Inference and deployment module refactoring:
- Supports batch inference under pt backend and multi-card inference.
- Inference and deployment modules are unified using the OpenAI format interface.
- Supports asynchronous inference interface.
Merged app-ui into web-ui, with app-ui supporting multi-modal inference.
Supports All-to-All models, such as Emu3-Gen and Janus for text-to-image or all-modal model training and deployment.
Enhanced the functionality of the examples, so that they can now fully reflect the capabilities of SWIFT and have stronger usability.
Use --use_hf true/false to switch between downloading/uploading datasets and models from HuggingFace and ModelScope communities.
Improved support for training and inference through code.

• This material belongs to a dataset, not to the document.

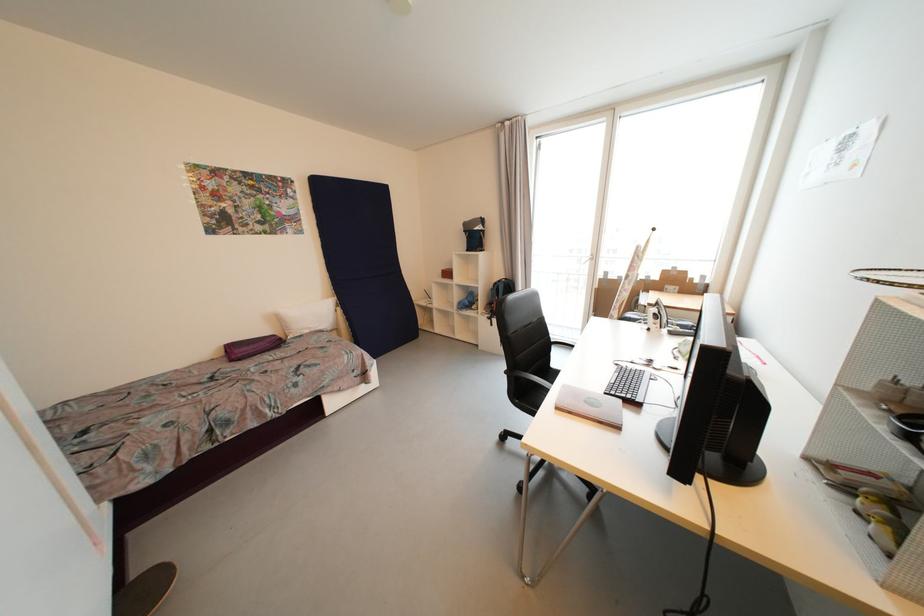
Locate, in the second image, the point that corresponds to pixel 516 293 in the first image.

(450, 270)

The code structure is clearer, and extensive code comments have been added.

BreakChanges

This document lists the BreakChanges between version 3.x and 2.x. Developers should note these differences when using them.

Parameter Differences

Version 3.0 only requires specifying --model. The model_type only needs to be specified additionally when the model is not supported by SWIFT.
sft_type is renamed to train_type.
model_id_or_path is renamed to model.
template_type is renamed to template.
quantization_bit is renamed to quant_bits.
check_model_is_latest is renamed to check_model.
batch_size is renamed to per_device_train_batch_size, following the transformers naming convention.
eval_batch_size is renamed to per_device_eval_batch_size, following the transformers naming convention.
tuner_backend has removed the swift option.
use_flash_attn is renamed to attn_impl.
bnb_4bit_comp_dtype is renamed to bnb_4bit_compute_dtype.
Removed train_dataset_sample and val_dataset_sample.
The term 'dtype' has been renamed to 'torch_dtype', and the option names have been changed from 'bf16' to the standard 'bfloat16', 'fp16' to 'float16', and 'fp32' to 'float32'.
Removed eval_human option.
The dataset option has removed the HF:: usage; use the new --use_hf to control downloading and uploading.
Removed the do_sample option, and now use temperature for control.
add_output_dir_suffix is renamed to add_version.
Removed eval_token; API key is now supported.
target_modules (lora_target_modules) ALL is changed to all-linear, retaining the same meaning.
The parameters --ckpt_dir have been removed from infer/deploy/export, and control is now done using --model and --adapters.

The parameters marked as compatible in version 2.0 have been entirely removed.

Functionality

For pre-training, please use the swift pt command. This command will default to using the generation template, while the swift sft command will default to the template preset by model_type.
Completely removed the examples directory from version 2.x, and added new examples categorized by functionality.
The dataset format is now fully compatible with messages format; query/response/history formats are no longer supported.
The storage directory for merge_lora can be specified using --output_dir, and merge_lora and quantization cannot be executed in the same command; at least two commands are required.
Use swift app --model xxx to launch the app-ui interface, which supports multimodal interface inference.
Removed dependencies for AIGC along with corresponding examples and training code.